> [TEXTABSCHNITT]:
_ _ _

Ich denke, die Ursehnsucht des Menschen nach Gerechtigkeit, hat eine große Rolle gespielt.
Wenn das nicht bewusst so war, dann gehe ich davon aus, dass es unbewusst geschah.
Im heutigen Evangelium wurde gesagt, dass Elisabeth vom Heiligen Geist erfüllt wurde und sie hat unter dem Einfluss dieses Heiligen Geistes, Maria selig gepriesen.
Könnte es sein, dass der Heilige Geist damals auch die Herzen der Männer und Frauen angeregt hat, die Kapelle nach dem Lobpreis der Mutter Jesu zu nennen?
Das Magnifikat, wird an jedem Abend bei der Vesper von allen geweihten Männern, in allen Klöstern von Frauen und Männern, ja von vielen Menschen, beim Abendgebet, weltweit, gesungen.
Und das Magnifikat ist nicht nur ein Lied, Gebet oder Gesang, nein es ist ein Programm.
Ja, ein Programm, das Sprengstoff in sich birgt.
Gerade im Moment ist dieses Lied so aktuell und so bedenkenswert.
In diesen Tagen, in denen die Mächtigen gewaltig mit den Säbeln rasseln und in denen es uns Angst und Bange werden kann.
Der mächtige Herrscher Russlands besetzt die Ukraine, ein eigenständiges Land und verwehrt ihm seine Anerkennung als eigener Staat.
Der Herrscher in China möchte den kleinen Inselstaat Taiwan mit Gewalt in sein großes Reich einverleiben.
Noch viele Vorgänge in dieser Welt, könnte ich nennen, in denen die Mächtigen ihre Muskeln spielen lassen und die kleinen Leute noch kleiner machen wollen.
Wenn es aber nach dem Magnifikat geht, dann haben sie schlechte Karten. Hier werden die Mächtigen vom Thron gestürzt und die Niedrigen, also die armen und kleinen Leute werden erhöht.
Wäre es da nicht an der Zeit, dass diese Mächtigen das Magnifikat zu lesen bekommen, dass man es ihnen so richtig unter die Nase reibt?
Kämen sie vielleicht zur Besinnung und würden sich bewusst, dass sie früher oder später von ihrem Thron gestürzt werden und dass sie sich für ihre Untaten verantworten müssen?

_ _ _

[Gesammelte Daten]
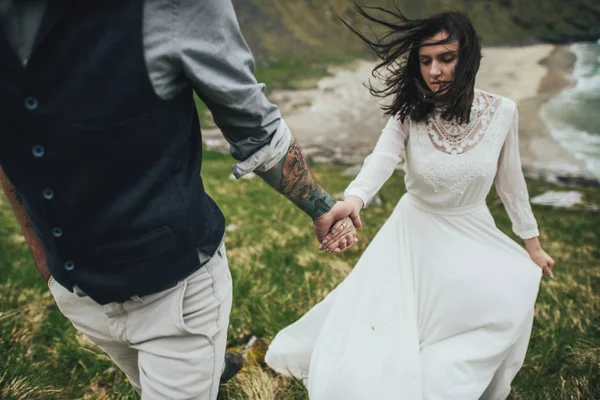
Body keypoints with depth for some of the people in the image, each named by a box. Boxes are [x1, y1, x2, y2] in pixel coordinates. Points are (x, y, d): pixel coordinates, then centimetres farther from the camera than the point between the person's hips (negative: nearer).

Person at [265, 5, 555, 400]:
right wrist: (352, 201, -57)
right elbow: (381, 159, -35)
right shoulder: (409, 114, -17)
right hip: (415, 234, -2)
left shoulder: (501, 112, -13)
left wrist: (532, 243, 9)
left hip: (472, 237, 2)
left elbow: (511, 179, 0)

_ _ _

Bei welchem Gebet wird das Magnifikat laut dem Textabschnitt jeden Abend gesungen?

Bei der Vesper.